Gauteng, you’re overdue for a water wake-up call
The province had better take action now to avoid a Cape Town-type disaster, report warns
A Gauteng water security report has revealed how close the province is to a potential crisis, with water restrictions on the cards if droughts occur.
But, say researchers behind the Water Security Plan for the Gauteng City-Region report, it is not too late to act, especially if lessons from Cape Town's water disaster are heeded.
“You do not want to be in the middle of a crisis like Cape Town was and then have to try come up with a plan. This is about being proactive, preparing well in advance for natural disasters like droughts and then developing plans to mitigate any potential risks,” said the report’s co-author, Gillian Maree.
The report was commissioned by Gauteng premier David Makhura during Cape Town’s water crisis. It contains detailed steps needed to avoid threats to Gauteng’s water security.
Central to the plan, which identifies challenges Gauteng faces to achieve and sustain water security status, is the rebuilding of collapsed wastewater infrastructure.
Makhura told Times Select water security was a huge concern, with problems already occurring in Gauteng, especially in Emfuleni in the Vaal region and Hammanskraal north of Pretoria.
An estimated 150 million litres of raw sewage currently flows into the Vaal River system every day, according to a recent report by the South African Human Rights Commission.
In Emfuleni the army is deploying troops, including engineers, to repair and rebuild wastewater treatment facilities.
The report follows the establishment of a water security war room by Makhura earlier this year to find solutions to stave off water crises.

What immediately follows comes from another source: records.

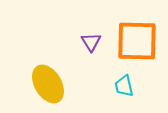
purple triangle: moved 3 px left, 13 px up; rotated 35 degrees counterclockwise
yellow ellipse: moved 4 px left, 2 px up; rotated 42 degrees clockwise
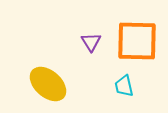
yellow ellipse: rotated 18 degrees counterclockwise
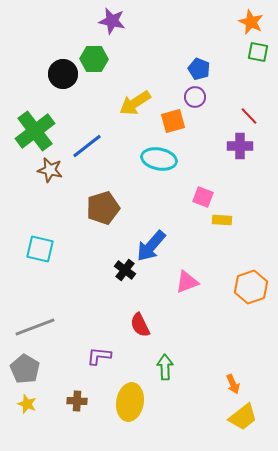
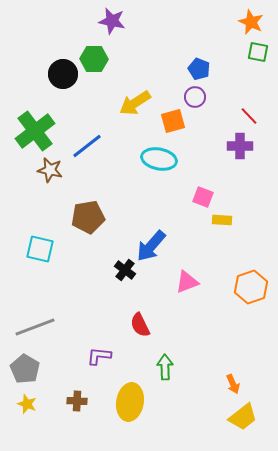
brown pentagon: moved 15 px left, 9 px down; rotated 8 degrees clockwise
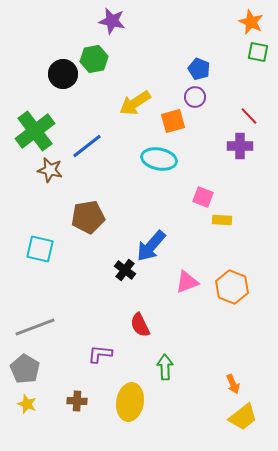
green hexagon: rotated 12 degrees counterclockwise
orange hexagon: moved 19 px left; rotated 20 degrees counterclockwise
purple L-shape: moved 1 px right, 2 px up
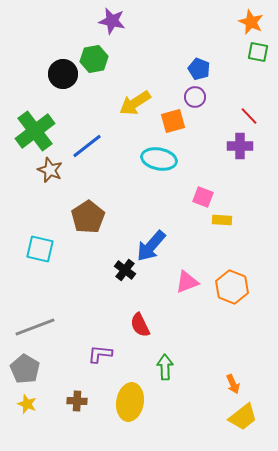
brown star: rotated 10 degrees clockwise
brown pentagon: rotated 24 degrees counterclockwise
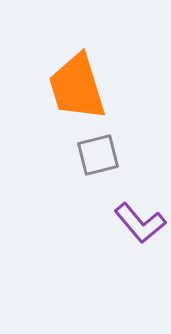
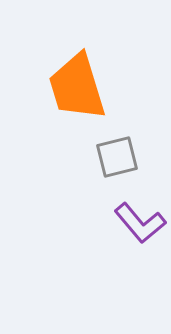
gray square: moved 19 px right, 2 px down
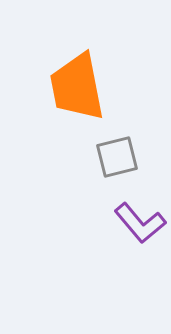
orange trapezoid: rotated 6 degrees clockwise
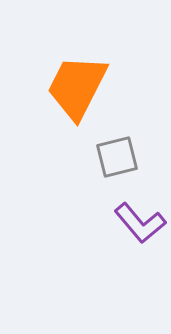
orange trapezoid: rotated 38 degrees clockwise
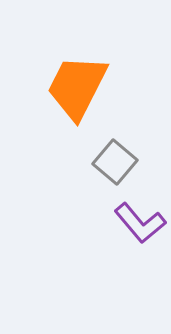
gray square: moved 2 px left, 5 px down; rotated 36 degrees counterclockwise
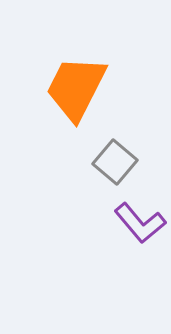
orange trapezoid: moved 1 px left, 1 px down
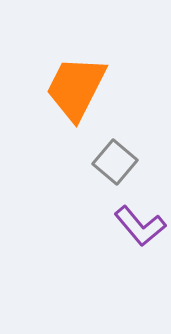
purple L-shape: moved 3 px down
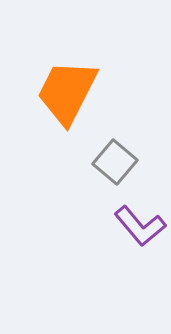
orange trapezoid: moved 9 px left, 4 px down
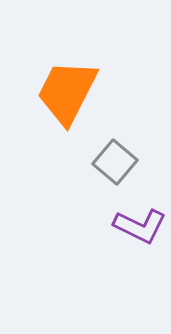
purple L-shape: rotated 24 degrees counterclockwise
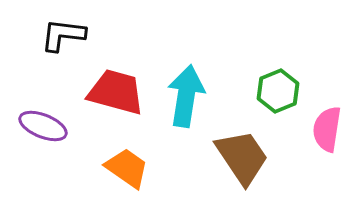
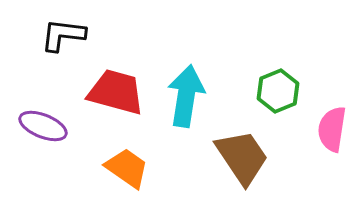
pink semicircle: moved 5 px right
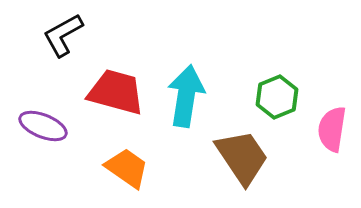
black L-shape: rotated 36 degrees counterclockwise
green hexagon: moved 1 px left, 6 px down
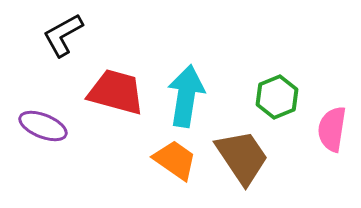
orange trapezoid: moved 48 px right, 8 px up
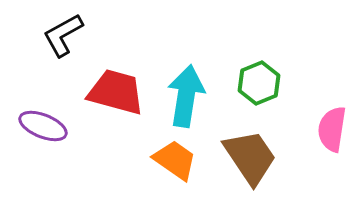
green hexagon: moved 18 px left, 14 px up
brown trapezoid: moved 8 px right
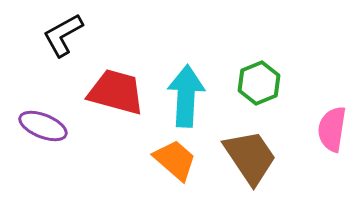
cyan arrow: rotated 6 degrees counterclockwise
orange trapezoid: rotated 6 degrees clockwise
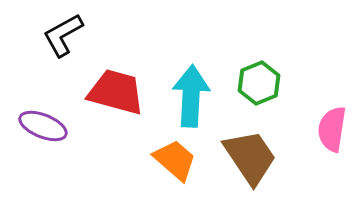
cyan arrow: moved 5 px right
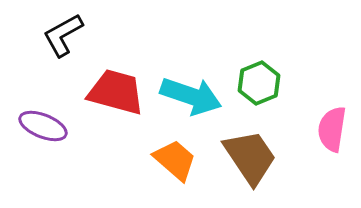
cyan arrow: rotated 106 degrees clockwise
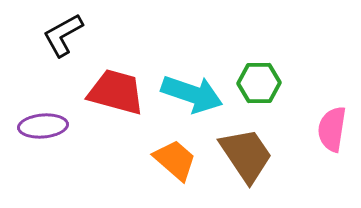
green hexagon: rotated 21 degrees clockwise
cyan arrow: moved 1 px right, 2 px up
purple ellipse: rotated 27 degrees counterclockwise
brown trapezoid: moved 4 px left, 2 px up
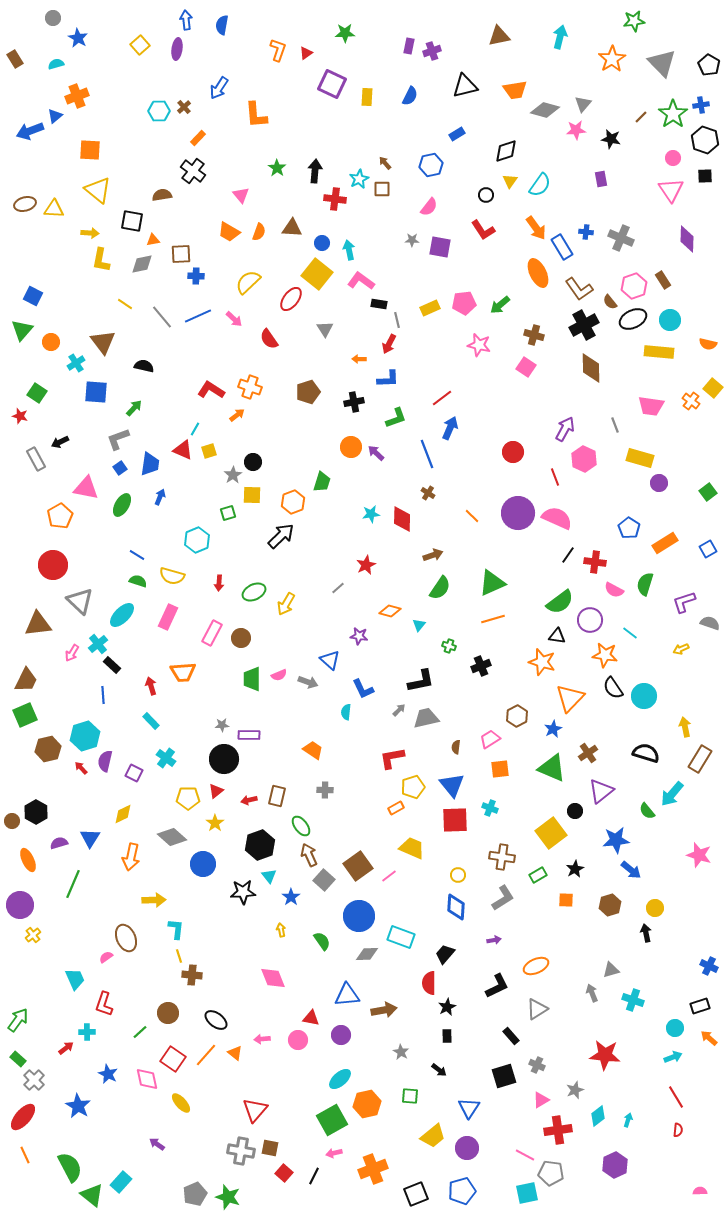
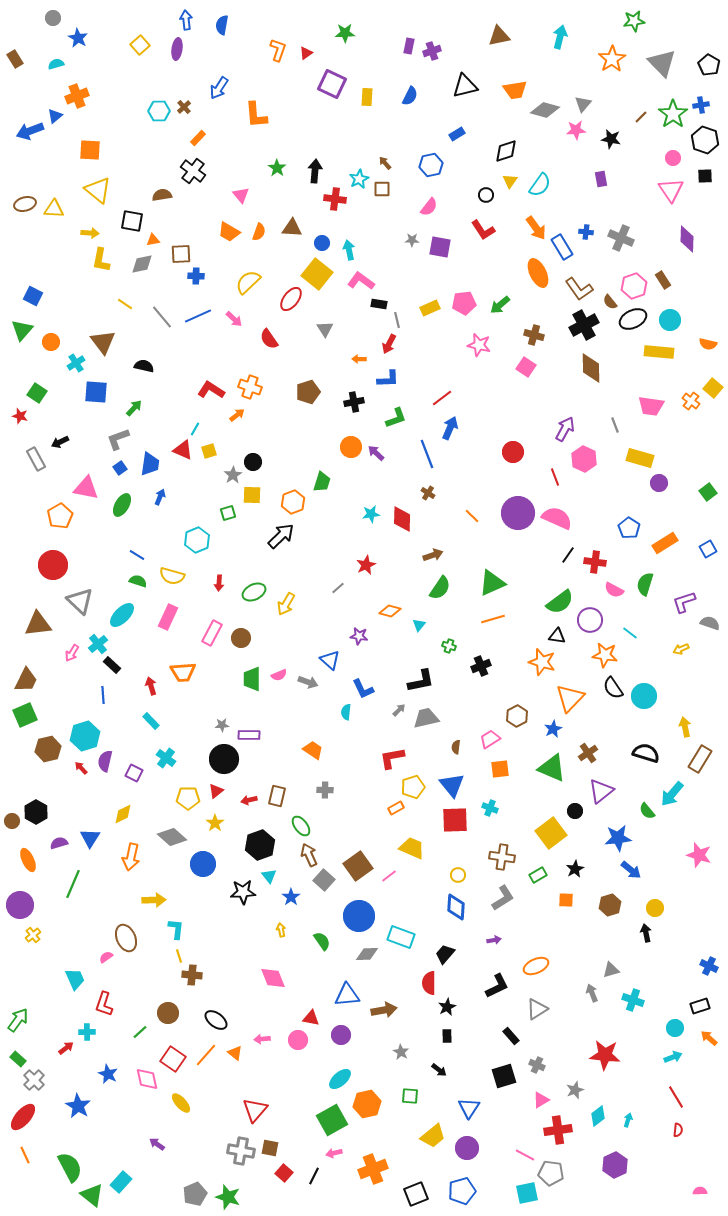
blue star at (616, 840): moved 2 px right, 2 px up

The document says critical issues that need to be addressed include: Managing growing supply risks;
Securing sufficient and reliable long-term water supplies through reusing water, rainwater harvesting and treating acid mine drainage;
Establishing effective monitoring, operating and maintenance systems for the Integrated Vaal River System [IVRS];
Simultaneously pursuing demand and supply measures;
Reducing daily water consumption;
Fixing institutional weaknesses, which threaten water security, within municipalities and Rand Water;
Ensuring all settlements, including informal areas, have access to water;
Properly managing stormwater systems; and
Addressing city pollution. The authors say Gauteng citizens consume more than 300 litres of water per person per day, the highest in the country and nearly double the international average. To meet the demand, Rand Water draws more water than it is licensed to by the department of water and sanitation. Also, clean drinking water from the Lesotho Highlands Water Project is used to flush pollution from the IVRS.
The IVRS – which is predominantly supplied with water from Lesotho – provides water to nearly 20 million people, including industries, in Gauteng, Mpumalanga, North West, Limpopo and the Free State.
The report points out that 95% of water savings will have to come from Gauteng’s four biggest municipalities, with smaller municipalities having to focus on improving wastewater treatment, “which is a disproportionately large source of pollution”.
Plans must be put in place to educate people and prepare them for water restrictions “as soon as drought risks become evident”.
“Gauteng must never take its water security for granted. The province depends on [water] supplies from a large, highly engineered system and a few local sources that draw water from different river basins across six provinces.
“The climate that supports these supplies is extremely arable with a history of unpredictable multi-year droughts.”
The authors say that as Gauteng’s population and the economy grows, its water security must constantly be reviewed, especially “if our water supply is to continue to sustain people”.
“Cape Town has shown how quickly a large city can enter a crisis if not prepared.”
The plan says that as an immediate priority to address water security, phase 2 of the Lesotho Highland Water Project – construction of the Polihali dam – must be completed on time.
“Until that is done the province will be at risk of supply shortages if there is a prolonged dry period.”
Phase 2 was scheduled to be completed in 2019, but is now only expected to go online in 2026, according to the report.
The plan also calls for the building of water-resilient settlements and getting people to understand how water reaches their homes and workplaces.
“Water is everyone’s business and water security must be a collective effort … Water consumption must be kept at sustainable levels.”
Maree said that while the province was not at yet panic point or heading down a “Cape Town route”, it did not mean Gauteng was not at risk.
“This document shows how we are water wasters using drinking water to fill pools while there are households which don’t have access to water. We must pay attention to our water situation, realise there will be droughts and water restrictions, and that we need to prepare for these challenges and address threats, especially biological ones [sewage leaks].”